JEFFERSON — A Jefferson County Circuit Court has dismissed charges against two Watertown businesses that the city’s police department had alleged might have violated orders against being open during the initial stages of the COVID-19 pandemic.
In mid-April,two city businesses were discovered to have possibly been open under city “Safer-at-Home” orders that they remain closed during the coronavirus outbreak.
The business owners charged with violating state orders were David Carlin of Johnson Creek, former owner of the Firecracker Pub, 516 E. Main St., and Jorge Jose Monterrey-Estrada, of Watertown, owner of The Gym, 612 S. Church St.
Misdemeanor charges were filed against the two after Watertown police determined the businesses continued operating when, under statute, they should have been closed during the coronavirus crisis.
Members of the public wrote to the local newspaper’s Facebook page supporting the Watertown Police Department’s actions to forward charges against the business owners its officers said repeatedly violated the order. Others said they felt police were being too strict and the city was being run like a “dictatorship” headed by Gov.
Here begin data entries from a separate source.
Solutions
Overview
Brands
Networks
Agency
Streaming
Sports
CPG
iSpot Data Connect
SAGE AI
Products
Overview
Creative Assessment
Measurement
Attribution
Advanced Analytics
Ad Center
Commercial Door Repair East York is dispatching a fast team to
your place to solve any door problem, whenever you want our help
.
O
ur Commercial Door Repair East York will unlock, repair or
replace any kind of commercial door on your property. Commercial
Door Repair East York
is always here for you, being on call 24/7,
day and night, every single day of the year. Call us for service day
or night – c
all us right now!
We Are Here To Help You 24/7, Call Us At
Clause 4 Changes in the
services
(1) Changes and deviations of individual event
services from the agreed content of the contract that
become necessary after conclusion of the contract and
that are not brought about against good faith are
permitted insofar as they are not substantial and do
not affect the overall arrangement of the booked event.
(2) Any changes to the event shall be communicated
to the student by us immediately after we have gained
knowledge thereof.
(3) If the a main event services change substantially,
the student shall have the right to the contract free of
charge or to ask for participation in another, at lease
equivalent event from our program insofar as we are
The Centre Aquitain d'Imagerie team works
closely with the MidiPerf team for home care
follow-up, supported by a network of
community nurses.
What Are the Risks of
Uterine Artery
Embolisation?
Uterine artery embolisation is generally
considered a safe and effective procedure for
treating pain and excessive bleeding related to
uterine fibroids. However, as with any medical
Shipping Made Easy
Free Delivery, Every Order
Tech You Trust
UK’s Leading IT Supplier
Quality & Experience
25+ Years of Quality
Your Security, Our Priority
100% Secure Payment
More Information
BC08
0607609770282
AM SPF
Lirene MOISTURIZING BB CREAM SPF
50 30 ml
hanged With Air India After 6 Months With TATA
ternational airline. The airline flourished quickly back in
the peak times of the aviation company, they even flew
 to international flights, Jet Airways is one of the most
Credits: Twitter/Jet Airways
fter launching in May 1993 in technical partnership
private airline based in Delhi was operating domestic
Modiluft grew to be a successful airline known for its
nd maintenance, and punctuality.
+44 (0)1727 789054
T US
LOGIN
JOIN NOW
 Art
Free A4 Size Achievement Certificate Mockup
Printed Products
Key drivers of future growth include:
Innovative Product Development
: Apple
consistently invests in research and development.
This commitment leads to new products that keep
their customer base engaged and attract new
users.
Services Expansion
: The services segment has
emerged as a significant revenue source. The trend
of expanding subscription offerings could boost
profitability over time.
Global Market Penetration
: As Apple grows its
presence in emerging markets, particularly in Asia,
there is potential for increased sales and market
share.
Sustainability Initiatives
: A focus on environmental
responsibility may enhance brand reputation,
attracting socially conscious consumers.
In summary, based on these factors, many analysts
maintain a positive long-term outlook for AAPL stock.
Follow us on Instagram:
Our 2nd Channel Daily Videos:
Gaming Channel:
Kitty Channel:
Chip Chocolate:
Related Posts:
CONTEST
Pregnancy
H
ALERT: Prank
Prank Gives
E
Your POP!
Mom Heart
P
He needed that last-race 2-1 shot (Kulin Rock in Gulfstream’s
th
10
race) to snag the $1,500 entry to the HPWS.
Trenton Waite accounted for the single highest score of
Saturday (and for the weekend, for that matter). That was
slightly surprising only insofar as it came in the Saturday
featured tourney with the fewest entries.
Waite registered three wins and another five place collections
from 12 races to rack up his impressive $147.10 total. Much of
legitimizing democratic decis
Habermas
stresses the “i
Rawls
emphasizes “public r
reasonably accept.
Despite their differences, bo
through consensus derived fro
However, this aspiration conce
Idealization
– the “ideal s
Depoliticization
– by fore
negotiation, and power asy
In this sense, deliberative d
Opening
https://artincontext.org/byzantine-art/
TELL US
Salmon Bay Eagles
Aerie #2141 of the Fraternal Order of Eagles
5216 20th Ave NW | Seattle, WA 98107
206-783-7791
Tony Evers.
Jefferson County Assistant District Attorney Monica Hall moved in recent days for the court to dismiss the matters without prejudice after she determined that it is likely that a higher court would find that they lacked the specificity necessary to support a criminal conviction.
If convicted on both of his two counts, Carlin could have faced fines of up to $1,000 and jailtime of 60 days. Monterrey-Estrada faced one count and, if convicted, could have been ordered to pay a fine of $500 and spend 30 days in jail.
The state order limiting certain business operations was put into effect March 17 by the governor and stated that all bars and restaurants must be closed until further notice, with the exception that restaurants may remain open for take-out or delivery service only. No seating was to be provided, and food was not to be consumed at the restaurant. Restaurants and bars were also directed to preserve social distancing of six-feet between customers during pick up. Those rules have since been relaxed, with others in place.
Other businesses, such as The Gym, also were required to be closed during the pandemic.
Watertown Police Department Administrative Capt. Ben Olsen explained in April why the department was enforcing the “Safer-at-Home” order the way it was.
“The Watertown Police Department maintains the opinion that any suspected or actual violation be handled as a learning opportunity, with the end goal of achieving voluntary compliance,” Olsen said. “The ‘Safer-at-Home’ order is new to everyone. Just like with any newly enacted law, we need to give people an opportunity to learn about the change.”
Olsen said criminal charges were sought against Carlin and Monterrey-Estrada because they violated the “Safer-at-Home” order after having been warned not to.
The charges against both businesses were dismissed by the court without prejudice, so they could be brought back again if necessary.